• AÇÕES A EXECUTAR:
1 - No texto sobre o governo Dilma, quanto tempo a grande maioria dos entrevistados na pesquisa de 2003 daria a Lula para promover alguma mudança efetiva?
2 - Transcreva do texto sobre o governo Dilma tudo o que vai de "As pesquisas mostram" até "milhões de brasileiros!".
3 - Dê sequência ao texto sobre o governo Dilma a partir do ponto em que ele termina.

• TRECHO DO DOCUMENTO:
------------

As pesquisas mostram Dilma nadando em popularidade. O povo continua apoiando a presidente que escolheu, sem impaciência ou ansiedade. Sabe que as conquistas são lentas, e que eventuais recuos podem ser compensados com avanços mais adiante. Em 2003, quando Lula era atacado virulentamente por essa mesma esquerda hoje em polvorosa, um instituto fez uma pesquisa para saber a expectativa da população para com o governo. A grande maioria respondeu que daria até dois anos para que Lula promovesse alguma mudança efetiva. Não vamos confundir a opinião volúvel, instável e sempre meio neurastência das redes sociais, com o sonho poderoso, otimista e sereno de 200 milhões de brasileiros!
(…)

E a tese de que Dilma cedeu no caso do “kit gay” também por causa do Palocci é outra forçação de barra. A presidenta pode ter cometido um recuo lamentável e covarde. Ou uma atitude sensata, segundo o Brizola Neto. Mas a principal razão desse recuo é que as bancadas religiosas tem poder e pressionaram. O poder deles é um fato. Mesmo que tenhamos um Estado laico, não se pode subestimar o poder eleitoral e político desse pessoal. Esse é o fator determinante, a força eleitoral da bancada religiosa, não o Palocci. Se não fosse o ministro, usariam qualquer outro artifício. Não é uma questão de afronta ao laicicismo, e sim uma demonstração de poder, nada espiritual, concretíssimo, por parte dos carolas. Eu antipatizo profundamente com a bancada religiosa, mas sei que a luta política contra eles é um jogo de xadrez tão complicado como a política internacional. Tudo é difícil, irmão.

------------

• REGISTROS FORNECIDOS:
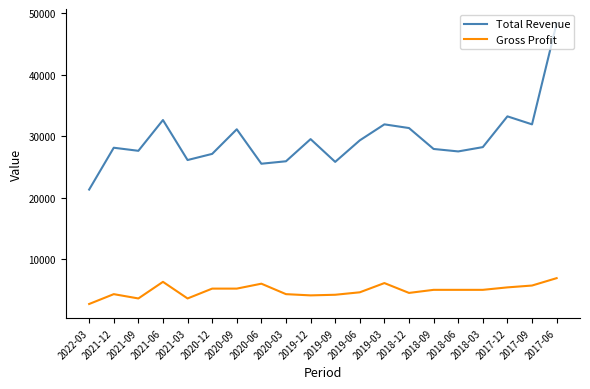

What are all the series names shown in the legend?

Total Revenue, Gross Profit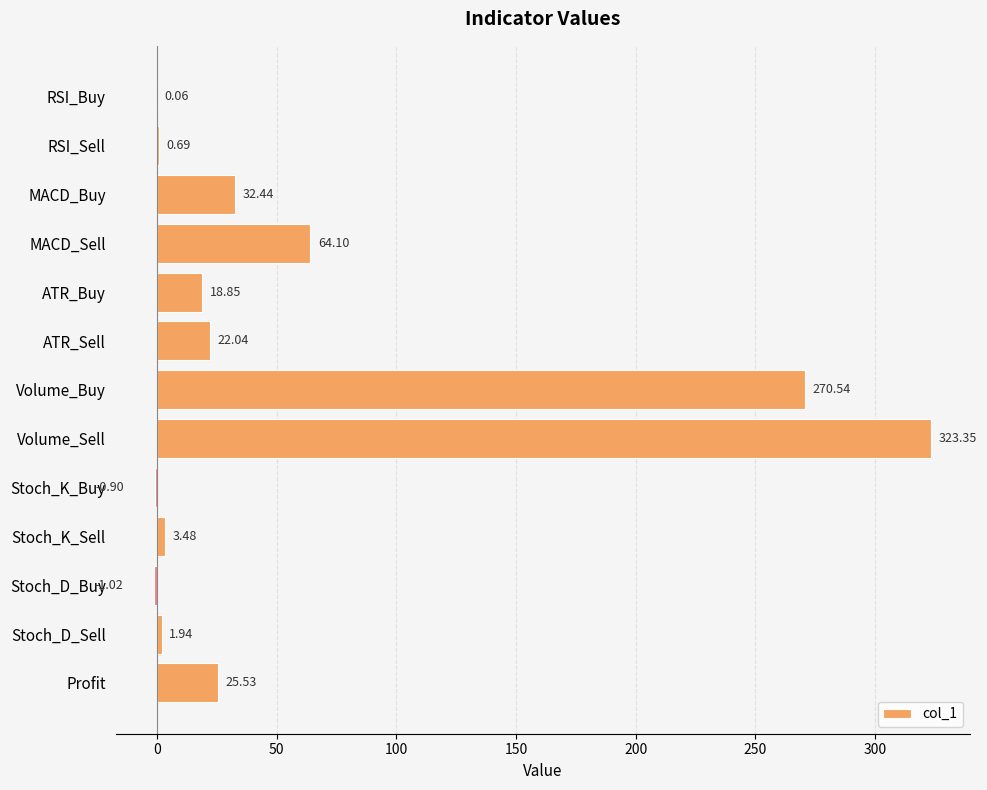

What is the change in value from Stoch_D_Sell to Profit?

+23.6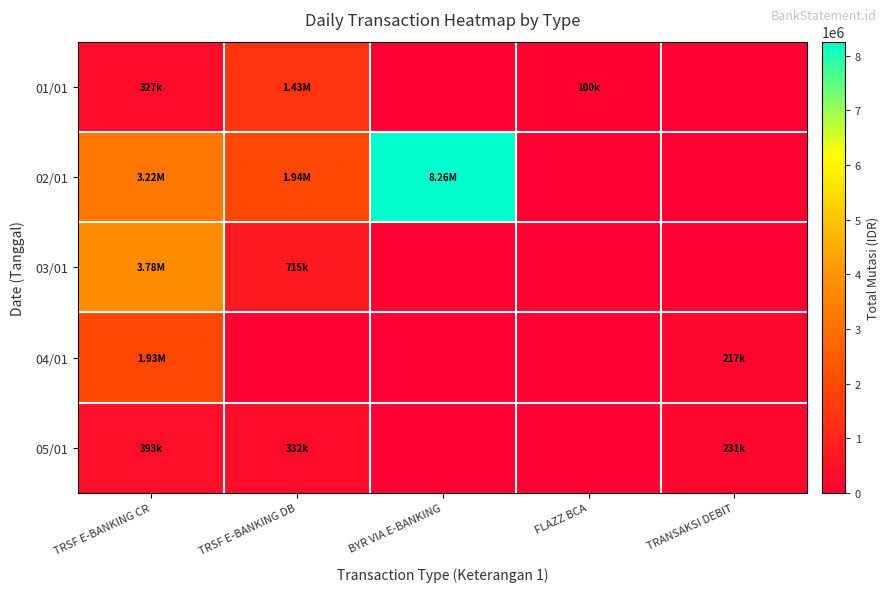

Reading right to left, what are all the values shown in this chart?

01/01: TRANSAKSI DEBIT=0	FLAZZ BCA=100000	BYR VIA E-BANKING=0	TRSF E-BANKING DB=1428000	TRSF E-BANKING CR=327134
02/01: TRANSAKSI DEBIT=0	FLAZZ BCA=0	BYR VIA E-BANKING=8259499	TRSF E-BANKING DB=1936000	TRSF E-BANKING CR=3219589
03/01: TRANSAKSI DEBIT=0	FLAZZ BCA=0	BYR VIA E-BANKING=0	TRSF E-BANKING DB=715000	TRSF E-BANKING CR=3782265
04/01: TRANSAKSI DEBIT=217000	FLAZZ BCA=0	BYR VIA E-BANKING=0	TRSF E-BANKING DB=0	TRSF E-BANKING CR=1934422
05/01: TRANSAKSI DEBIT=231000	FLAZZ BCA=0	BYR VIA E-BANKING=0	TRSF E-BANKING DB=332500	TRSF E-BANKING CR=392656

------------

• RESPOSTAS ÀS TAREFAS:
1 - Até dois anos.

2 -
As pesquisas mostram Dilma nadando em popularidade. O povo continua apoiando a presidente que escolheu, sem impaciência ou ansiedade. Sabe que as conquistas são lentas, e que eventuais recuos podem ser compensados com avanços mais adiante. Em 2003, quando Lula era atacado virulentamente por essa mesma esquerda hoje em polvorosa, um instituto fez uma pesquisa para saber a expectativa da população para com o governo. A grande maioria respondeu que daria até dois anos para que Lula promovesse alguma mudança efetiva. Não vamos confundir a opinião volúvel, instável e sempre meio neurastência das redes sociais, com o sonho poderoso, otimista e sereno de 200 milhões de brasileiros!

3 -
Dilma tem uma relação delicada com o mundo religioso, como bem vimos nas eleições. As igrejas se posicionaram duramente contra a sua candidatura, tanto a católica quanto a evangélica, as duas maiores do país. Ela está ainda está matutando como vai resolver esse problema, que não é só dela, é um problema da esquerda laica, representada pela Dilma, com as igrejas, reacionárias por natureza. Em 2014 teremos outra eleição, e ela tem de pensar nisso desde já, para não abrir espaço para um salvador da pátria, com benção do papa, entregar a tocha olímpica aos carolas da direita. Não esqueçamos que, na véspera do pleito, bispos católicos conseguiram arrancar do papa uma declaração pró-Serra… Os boatos sobre demônio, imposição de ideologia gay nas escolas, etc, foram muito pesados. Dilma sabe que tem de olhar isso com cuidado para não atrapalhar, no médio e longo prazo, a própria luta do movimento homossexual.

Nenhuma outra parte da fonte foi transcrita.